How powerful should the counterinsurgent be in order to compel the insurgent to negotiate?
A counterinsurgent needs to convince the insurgent they are better off negotiating than continuing the fight. So it is about convincing the adversary that the insurgency will not attain strategic objectives. You can’t get there using insurgency alone. Sometimes you can do that through a combination of negotiation and targeted violence against the insurgency. Usually we don’t get there just through violence. It is usually a combination. In my experience insurgents keep fighting for decades until they believe they have a better option than fighting. A solely coercive approach can drive the insurgency to a point where it’s reduced but that doesn’t fix the problem. You have to deal with the underlying causes - the political grievances. The role of the military is to create conditions under which negotiations become possible. But negotiation in itself is the key activity.

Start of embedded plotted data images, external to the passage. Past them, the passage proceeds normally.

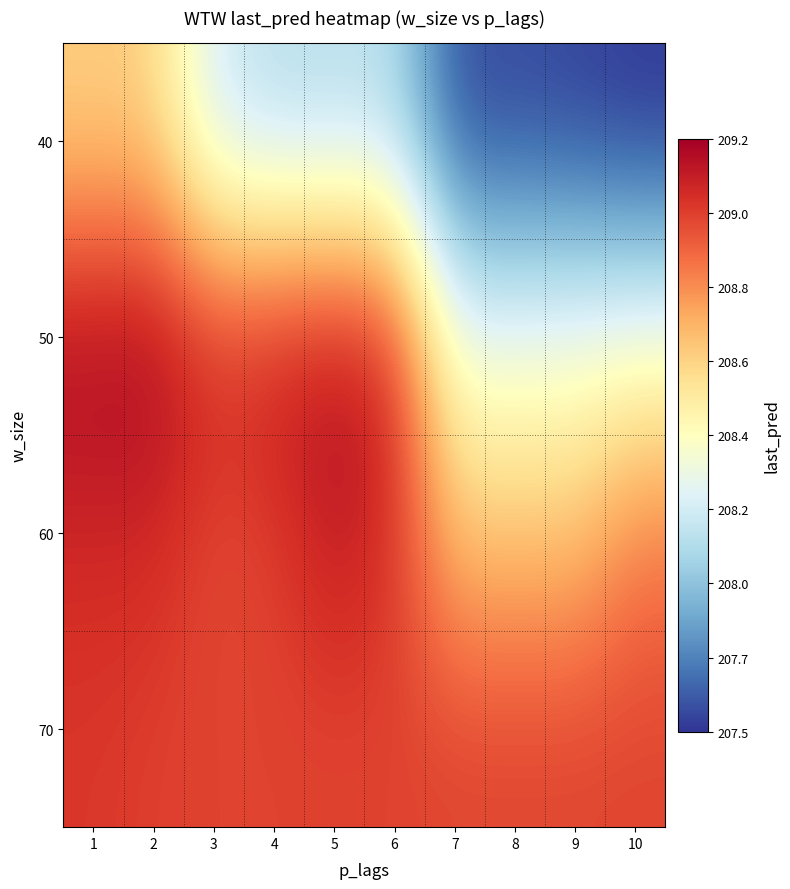

What is the difference between the highest and lowest values at 7?

1.4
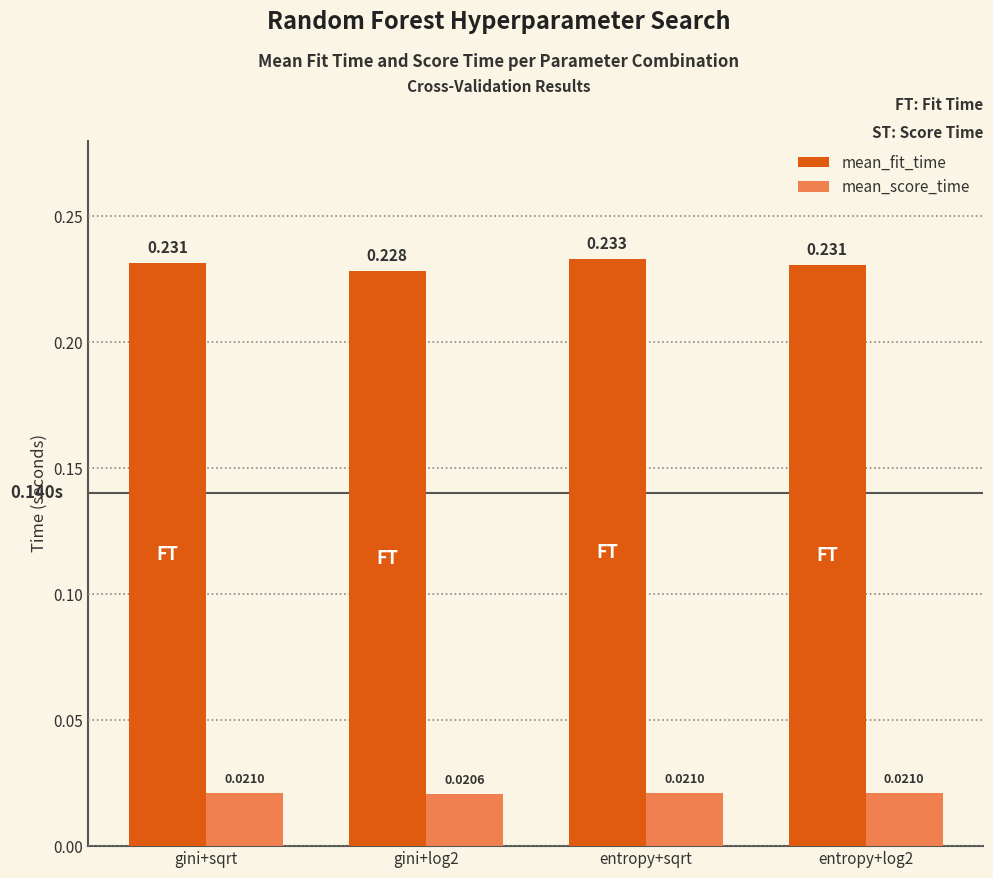

Is the value of mean_score_time at entropy+sqrt greater than the value of mean_fit_time at entropy+sqrt?

No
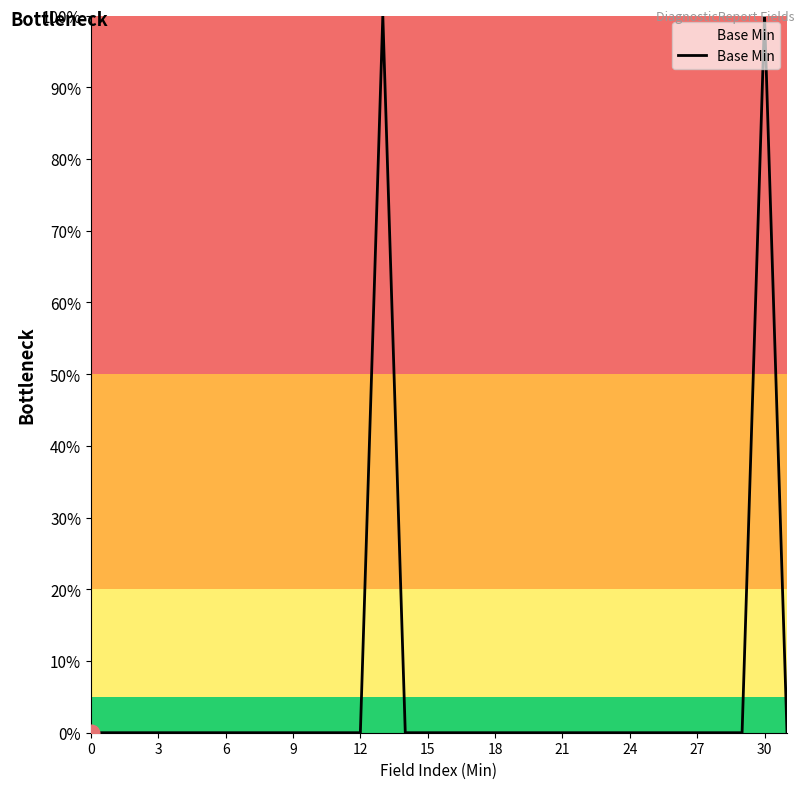

How many interior local peaks (higher than both neighbors) does the data have?

2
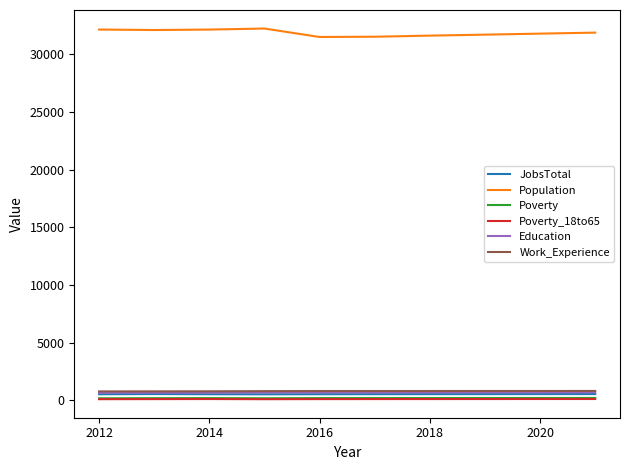

True or false: Poverty and Work_Experience intersect in this chart.

False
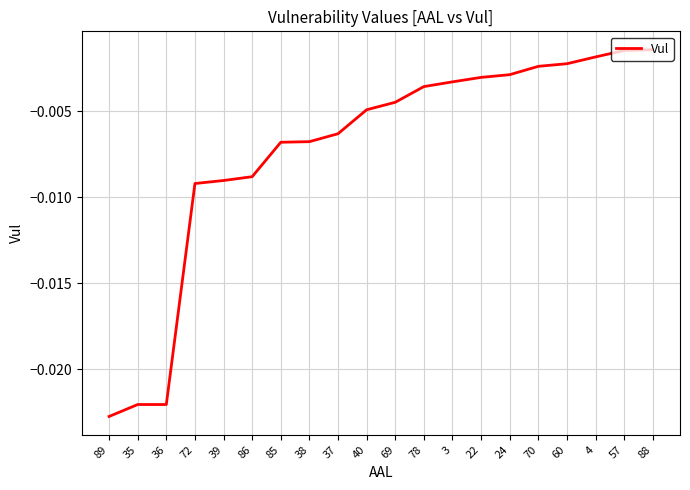

Between 24 and 3, which is larger?

24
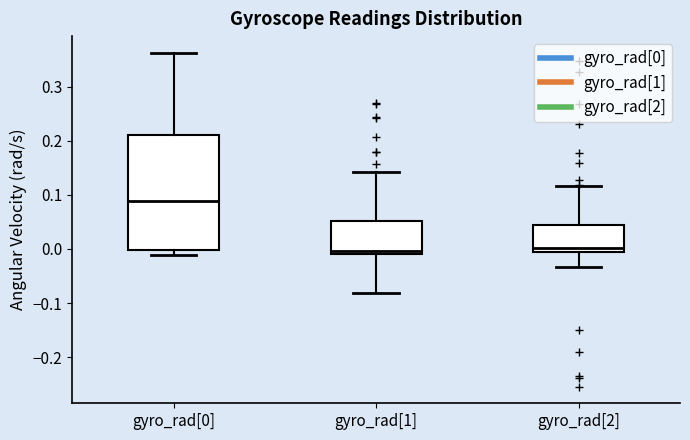

Where does the median line of the box for gyro_rad[1] sit on the y-axis? The values are not printed on the chart, so give them approximately, as read against the axis.

0.00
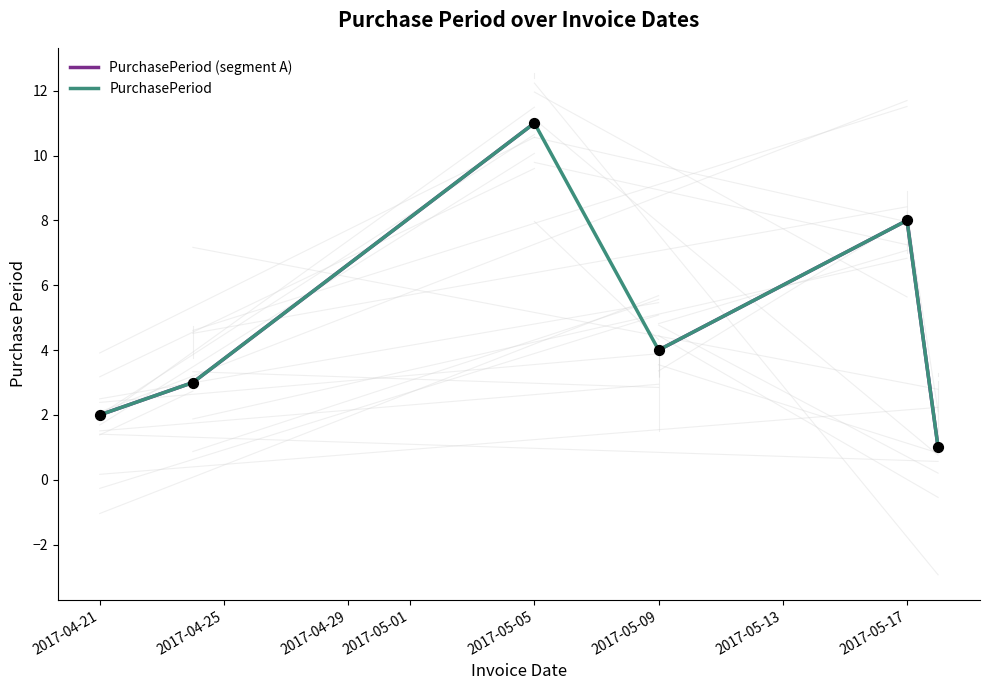

Between 2017-05-17 and 2017-05-18, which is larger?

2017-05-17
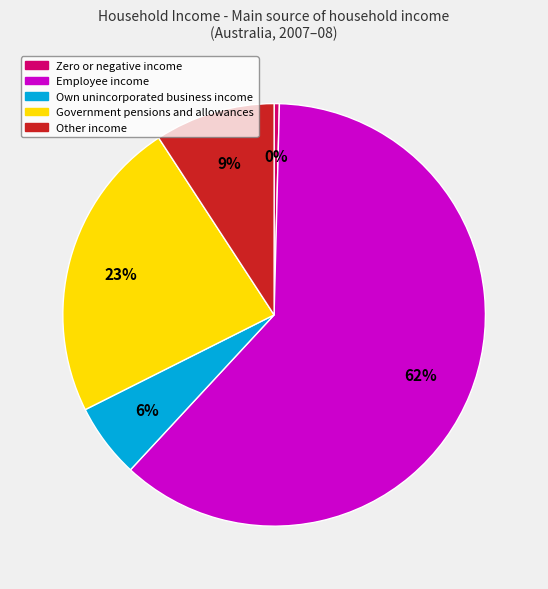

Is there any slice that represents more than half of the pie?

Yes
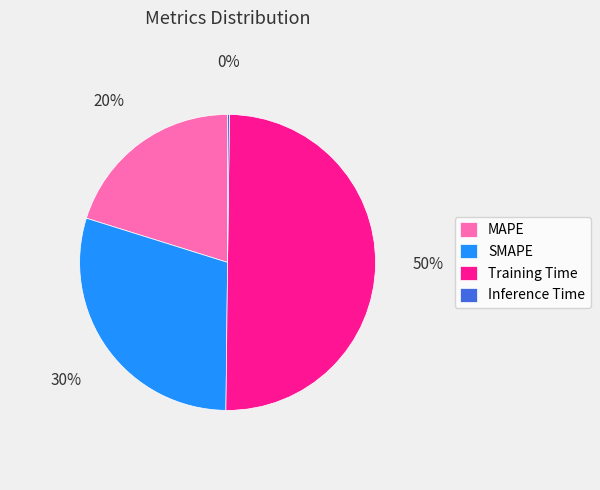

Is SMAPE the majority of the pie?

No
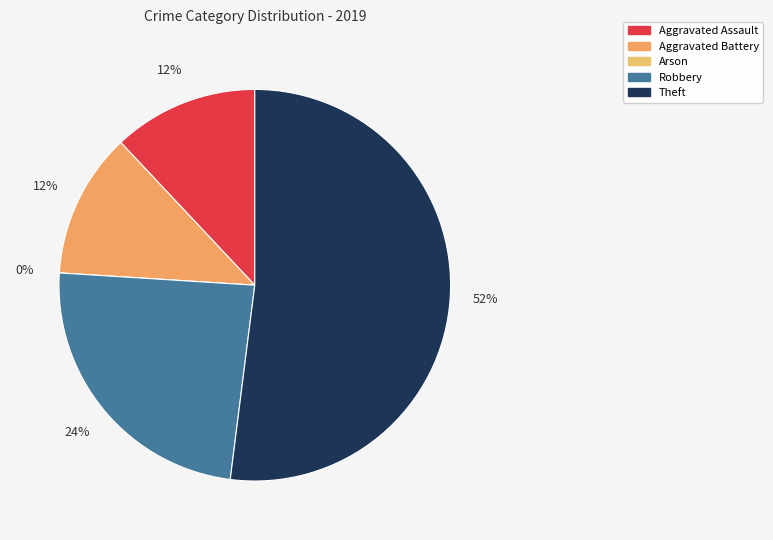

Which category has the biggest portion of the pie?

Theft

What is the decisive terrain for an insurgent?
The decisive terrain for an insurgent is the population. I am thinking of an insurgency like being like an iceberg - only the top 10% of an iceberg is above waterline, only about 10% of an insurgency are the fighters, the command group and the planners. The actual base of the insurgency (the other 90% of the iceberg that is underwater) is the population group. The ability to manipulate and mobilize and organize that group is the fundamental thing in an insurgency. Fighting the insurgent guerillas without dealing with the population base is like shaving the top of an iceberg-it is not going away.